Growing up in Queens, New York, little Iris was the only child at family events. Her grandmother would open a giant bag of fabric, filled with every color and pattern, and let her play with fabric scraps. This inspired a lifelong love of fashion. Famous for her eclectic style, built around oversized glasses, bright colors, and bold jewelry, Iris was the subject of an exhibit at the Metropolitan Museum of Art when she was just 84 years young. This inspiring book features stylish and quirky illustrations and extra facts at the back, including a biographical timeline with historical photos and a detailed profile of the style icon’s life.”

Where Three Oceans Meet by Rajani LaRocca, Illustrated by Archana Sreenivasan

“A child, mother, and grandmother travel all the way to the end of the earth in this picture book that celebrates multigenerational love—perfect for fans of Drawn Together and Alma.

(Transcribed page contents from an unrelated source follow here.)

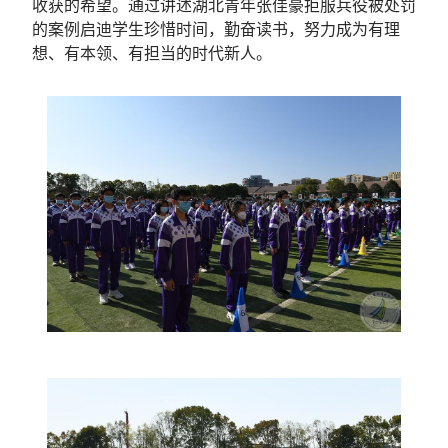
收获的希望。通过讲述湖北青年张佳豪拒服兵役被处罚
的案例启迪学生珍惜时间，勤奋读书，努力成为有理
想、有本领、有担当的时代新人。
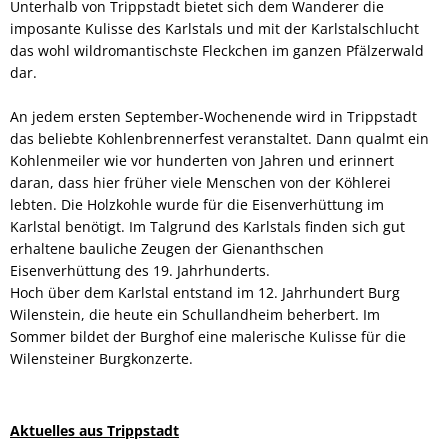
Unterhalb von Trippstadt bietet sich dem Wanderer die
imposante Kulisse des Karlstals und mit der Karlstalschlucht
das wohl wildromantischste Fleckchen im ganzen Pfälzerwald
dar.
An jedem ersten September-Wochenende wird in Trippstadt
das beliebte Kohlenbrennerfest veranstaltet. Dann qualmt ein
Kohlenmeiler wie vor hunderten von Jahren und erinnert
daran, dass hier früher viele Menschen von der Köhlerei
lebten. Die Holzkohle wurde für die Eisenverhüttung im
Karlstal benötigt. Im Talgrund des Karlstals finden sich gut
erhaltene bauliche Zeugen der Gienanthschen
Eisenverhüttung des 19. Jahrhunderts.
Hoch über dem Karlstal entstand im 12. Jahrhundert Burg
Wilenstein, die heute ein Schullandheim beherbert. Im
Sommer bildet der Burghof eine malerische Kulisse für die
Wilensteiner Burgkonzerte.
Aktuelles aus Trippstadt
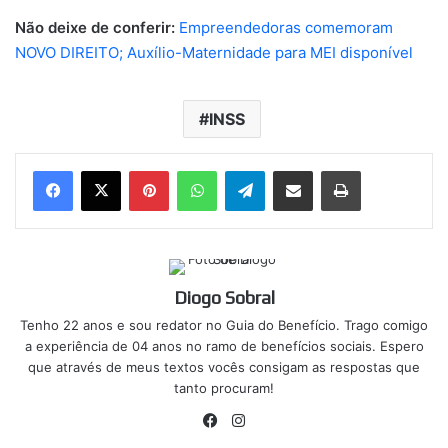
Não deixe de conferir:
Empreendedoras comemoram
NOVO DIREITO; Auxílio-Maternidade para MEI disponível
INSS
Pinterest
WhatsApp
Telegram
Compartilhar via e-mail
Imprimir
Diogo Sobral
Tenho 22 anos e sou redator no Guia do Benefício. Trago comigo
a experiência de 04 anos no ramo de benefícios sociais. Espero
que através de meus textos vocês consigam as respostas que
tanto procuram!
Facebook
Instagram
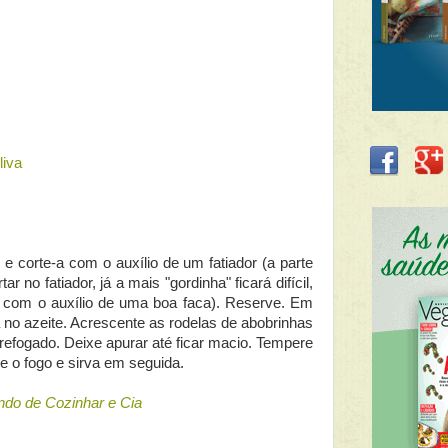
liva
e corte-a com o auxílio de um fatiador (a parte
ar no fatiador, já a mais "gordinha" ficará difícil,
 com o auxílio de uma boa faca). Reserve. Em
 no azeite. Acrescente as rodelas de abobrinhas
refogado. Deixe apurar até ficar macio. Tempere
e o fogo e sirva em seguida.
ndo de Cozinhar e Cia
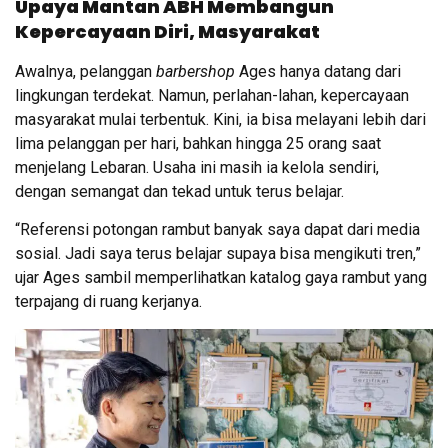
Upaya Mantan ABH Membangun
Kepercayaan Diri, Masyarakat
Awalnya, pelanggan
barbershop
Ages hanya datang dari
lingkungan terdekat. Namun, perlahan-lahan, kepercayaan
masyarakat mulai terbentuk. Kini, ia bisa melayani lebih dari
lima pelanggan per hari, bahkan hingga 25 orang saat
menjelang Lebaran. Usaha ini masih ia kelola sendiri,
dengan semangat dan tekad untuk terus belajar.
“Referensi potongan rambut banyak saya dapat dari media
sosial. Jadi saya terus belajar supaya bisa mengikuti tren,”
ujar Ages sambil memperlihatkan katalog gaya rambut yang
terpajang di ruang kerjanya.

“I want to see what’s at the end of the earth!”

Sejal, Mommy, and Pati travel together to the southern tip of India. Along the way, they share meals, visit markets, and catch up with old friends.
For Pati, the trip retraces spaces she knows well. For Mommy, it’s a return to the place she grew up. For Sejal, it’s a discovery of new sights and sounds. The family finds their way to Kanyakumari, where three oceans meet, and delight in making it to the end of the earth together.
This own voices picture book celebrates the beauty of India and the enduring love of family.”

Chapter Books

She Persisted: Ruby Bridges by Kekla Magoon, Illustrated by Gillian Flint

“Inspired by the #1 New York Times bestseller She Persisted by Chelsea Clinton and Alexandra Boiger comes a chapter book series about women who stood up, spoke up and rose up against the odds!

In this chapter book biography by NAACP Image Award-winning author and Coretta Scott King Honor recipient Kekla Magoon, readers learn about the amazing life of Ruby Bridges–and how she persisted.

As a first grader, Ruby Bridges was the first Black student to integrate William Frantz Elementary School in New Orleans, Louisiana. This was no easy task, especially for a six-year-old. Ruby’s bravery and perseverance inspired children and adults alike to fight for equality and social justice. Perfect for back-to-school reading!

Complete with an introduction from Chelsea Clinton, black-and-white illustrations throughout, and a list of ways that readers can follow in Ruby Bridges’s footsteps and make a difference!”

Middle Grade

Carry Me Home by Janet Fox

“Twelve-year-old Lulu and her younger sister, Serena, have a secret. As Daddy always says, “it’s best if we keep it to ourselves,” and so they have. But hiding your past is one thing. Hiding where you live—and that your Daddy has gone missing—is harder.

At first Lulu isn’t worried. Daddy has gone away once before and he came back. But as the days add up, with no sign of Daddy, Lulu struggles to take care of all the responsibilities they used to manage as a family.

Lulu knows that all it takes is one slip-up for their secret to come spilling out, for Lulu and Serena to be separated, and for all the good things that have been happening in school to be lost.

But family is all around us, and Lulu must learn to trust her new friends and community to save those she loves and to finally find her true home.”

Graphic Novels

The Little Wooden Robot and The Log Princess by Tom Gauld

“For years, the king and queen tried desperately to have a baby. Their wish was twice granted when an engineer and a witch gave them a little wooden robot and an enchanted log princess. There’s just one catch, every night when the log princess sleeps, she transforms back into an ordinary log. She can only be woken with the magic words “Awake, little log, awake.”

The two are inseparable until one day when the sleeping log princess is accidentally carted off to parts unknown. Now it’s up to her devoted brother to find her and return her safely to the kingdom. They need to take turns to get each other home, and on the way, they face a host of adventures involving the Queen of Mushrooms, a magic pudding, a baby in a rosebush, and an old lady in a bottle.”

That’s all I have for today. I hope you all enjoyed reading about these new releases, and hopefully you found one or two to add to your young reader’s shelves!